Skinner was attracted to psychology through the work of the Russian physiologist Ivan Pavlov on conditioned reflexes, articles on behaviourism by Bertrand Russell, and the ideas of John B. Watson, the founder of behaviourism. After receiving his Ph.D. from Harvard University (1931), he remained there as a researcher until 1936, when he joined the faculty of the University of Minnesota, Minneapolis, where he wrote The Behavior of Organisms (1938).

As professor of psychology at Indiana University, Bloomington (1945–48), Skinner gained some measure of public attention through his invention of the Air-Crib, a large, soundproof, germ-free, air-conditioned box designed to serve as a mechanical baby tender, supposed to provide an optimal environment for child growth during the first two years of life. In 1948 he published one of his most controversial works, Walden Two, a novel on life in a utopian community modeled on his own principles of social engineering.
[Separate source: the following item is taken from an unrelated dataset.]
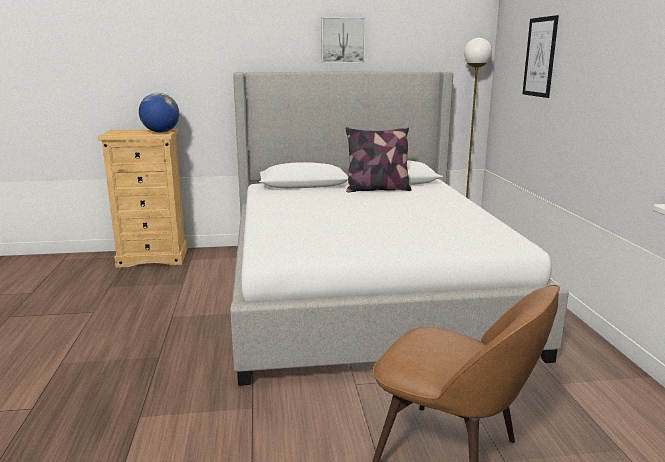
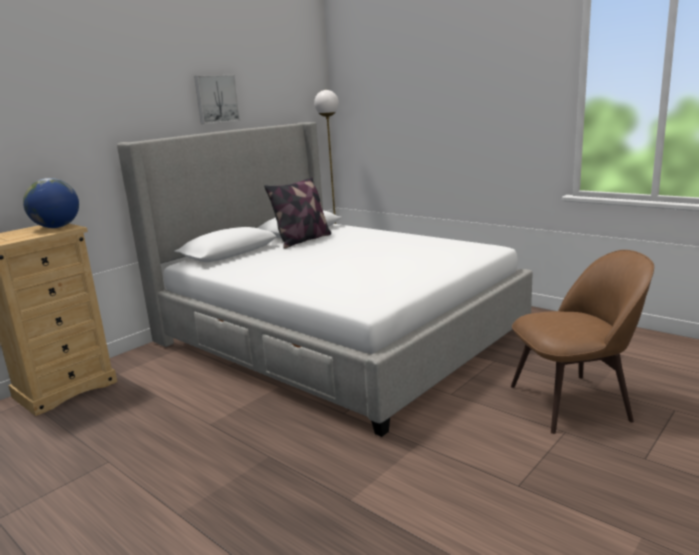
camera: 40 degrees left, 0 degrees up
(540, 57) = (401, 103): picture -> none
As a professor of psychology at Harvard University from 1948 (emeritus 1974), Skinner came to influence a generation of psychologists. Using various kinds of experimental equipment that he devised, he trained laboratory animals to perform complex and sometimes quite exceptional actions. A striking example was his pigeons that learned to play table tennis. One of his best-known inventions, the Skinner box, has been adopted in pharmaceutical research for observing how drugs may modify animal behaviour.

His experiences in the step-by-step training of research animals led Skinner to formulate the principles of programmed learning, which he envisioned to be accomplished through the use of so-called teaching machines. Central to his approach is the concept of reinforcement, or reward. The student, learning by use of the machine at his own pace, is rewarded for responding correctly to questions about the material he is trying to master. Learning is thereby presumably reinforced.

In addition to his widely read Science and Human Behavior (1953), Skinner wrote a number of other books, including Verbal Behavior (1957), The Analysis of Behavior (with J.G. Holland, 1961), and Technology of Teaching (1968). Another work that generated considerable controversy, Beyond Freedom and Dignity (1971), argued that concepts of freedom and dignity may lead to self-destruction and advanced the cause of a technology of behaviour comparable to that of the physical and biological sciences. Skinner published an autobiography in three parts: Particulars of My Life (1976), The Shaping of a Behaviorist (1979), and A Matter of Consequences (1983). The year before his death, Recent Issues in the Analysis of Behavior (1989) was published.